**Assigned task**
The full set of entries should be repeated without a single change.

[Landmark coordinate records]

########

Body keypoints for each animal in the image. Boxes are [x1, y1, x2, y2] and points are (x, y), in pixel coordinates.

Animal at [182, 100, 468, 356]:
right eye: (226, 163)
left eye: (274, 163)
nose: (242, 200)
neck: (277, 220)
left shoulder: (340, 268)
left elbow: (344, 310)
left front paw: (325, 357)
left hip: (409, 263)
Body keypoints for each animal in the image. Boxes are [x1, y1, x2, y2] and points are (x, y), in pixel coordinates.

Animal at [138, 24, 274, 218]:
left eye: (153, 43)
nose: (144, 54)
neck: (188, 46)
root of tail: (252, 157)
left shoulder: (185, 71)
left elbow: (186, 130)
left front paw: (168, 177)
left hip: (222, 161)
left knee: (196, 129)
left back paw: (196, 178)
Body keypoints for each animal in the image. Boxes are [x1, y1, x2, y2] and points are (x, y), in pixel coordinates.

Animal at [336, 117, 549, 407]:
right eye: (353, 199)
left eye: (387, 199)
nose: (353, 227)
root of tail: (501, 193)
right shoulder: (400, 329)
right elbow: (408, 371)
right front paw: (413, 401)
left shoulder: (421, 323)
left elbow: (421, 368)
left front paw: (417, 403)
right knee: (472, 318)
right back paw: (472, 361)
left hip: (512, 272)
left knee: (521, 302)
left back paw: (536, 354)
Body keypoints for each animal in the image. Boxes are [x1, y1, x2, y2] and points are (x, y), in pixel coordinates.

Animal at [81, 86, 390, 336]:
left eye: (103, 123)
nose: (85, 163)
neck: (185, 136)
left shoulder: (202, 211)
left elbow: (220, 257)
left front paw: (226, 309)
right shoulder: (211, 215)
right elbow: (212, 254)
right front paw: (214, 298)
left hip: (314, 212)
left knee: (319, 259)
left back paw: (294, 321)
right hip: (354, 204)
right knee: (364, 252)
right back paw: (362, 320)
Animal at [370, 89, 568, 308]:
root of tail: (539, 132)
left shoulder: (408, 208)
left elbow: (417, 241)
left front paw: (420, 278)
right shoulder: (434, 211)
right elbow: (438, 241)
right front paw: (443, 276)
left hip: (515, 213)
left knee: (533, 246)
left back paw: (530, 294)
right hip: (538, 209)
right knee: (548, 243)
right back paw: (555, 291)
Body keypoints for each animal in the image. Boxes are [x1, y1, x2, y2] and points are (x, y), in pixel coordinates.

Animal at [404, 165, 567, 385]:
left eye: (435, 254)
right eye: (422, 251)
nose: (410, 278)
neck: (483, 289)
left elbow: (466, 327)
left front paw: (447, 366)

########

**Response to this exercise**
Body keypoints for each animal in the image. Boxes are [x1, y1, x2, y2] and points are (x, y), in pixel coordinates.

Animal at [182, 100, 468, 356]:
right eye: (226, 163)
left eye: (274, 163)
nose: (242, 200)
neck: (277, 220)
left shoulder: (340, 268)
left elbow: (344, 310)
left front paw: (325, 357)
left hip: (409, 263)
Body keypoints for each animal in the image. Boxes are [x1, y1, x2, y2] and points are (x, y), in pixel coordinates.

Animal at [138, 24, 274, 218]:
left eye: (153, 43)
nose: (144, 54)
neck: (188, 46)
root of tail: (252, 157)
left shoulder: (185, 71)
left elbow: (186, 130)
left front paw: (168, 177)
left hip: (222, 161)
left knee: (196, 129)
left back paw: (196, 178)
Body keypoints for each animal in the image. Boxes are [x1, y1, x2, y2] and points are (x, y), in pixel coordinates.

Animal at [336, 117, 549, 407]:
right eye: (353, 199)
left eye: (387, 199)
nose: (353, 227)
root of tail: (501, 193)
right shoulder: (400, 329)
right elbow: (408, 371)
right front paw: (413, 401)
left shoulder: (421, 323)
left elbow: (421, 368)
left front paw: (417, 403)
right knee: (472, 318)
right back paw: (472, 361)
left hip: (512, 272)
left knee: (521, 302)
left back paw: (536, 354)
Body keypoints for each animal in the image. Boxes are [x1, y1, x2, y2] and points are (x, y), in pixel coordinates.

Animal at [81, 86, 390, 336]:
left eye: (103, 123)
nose: (85, 163)
neck: (185, 136)
left shoulder: (202, 211)
left elbow: (220, 257)
left front paw: (226, 309)
right shoulder: (211, 215)
right elbow: (212, 254)
right front paw: (214, 298)
left hip: (314, 212)
left knee: (319, 259)
left back paw: (294, 321)
right hip: (354, 204)
right knee: (364, 252)
right back paw: (362, 320)
Animal at [370, 89, 568, 308]:
root of tail: (539, 132)
left shoulder: (408, 208)
left elbow: (417, 241)
left front paw: (420, 278)
right shoulder: (434, 211)
right elbow: (438, 241)
right front paw: (443, 276)
left hip: (515, 213)
left knee: (533, 246)
left back paw: (530, 294)
right hip: (538, 209)
right knee: (548, 243)
right back paw: (555, 291)
Body keypoints for each animal in the image. Boxes are [x1, y1, x2, y2] and points are (x, y), in pixel coordinates.

Animal at [404, 165, 567, 385]:
left eye: (435, 254)
right eye: (422, 251)
nose: (410, 278)
neck: (483, 289)
left elbow: (466, 327)
left front paw: (447, 366)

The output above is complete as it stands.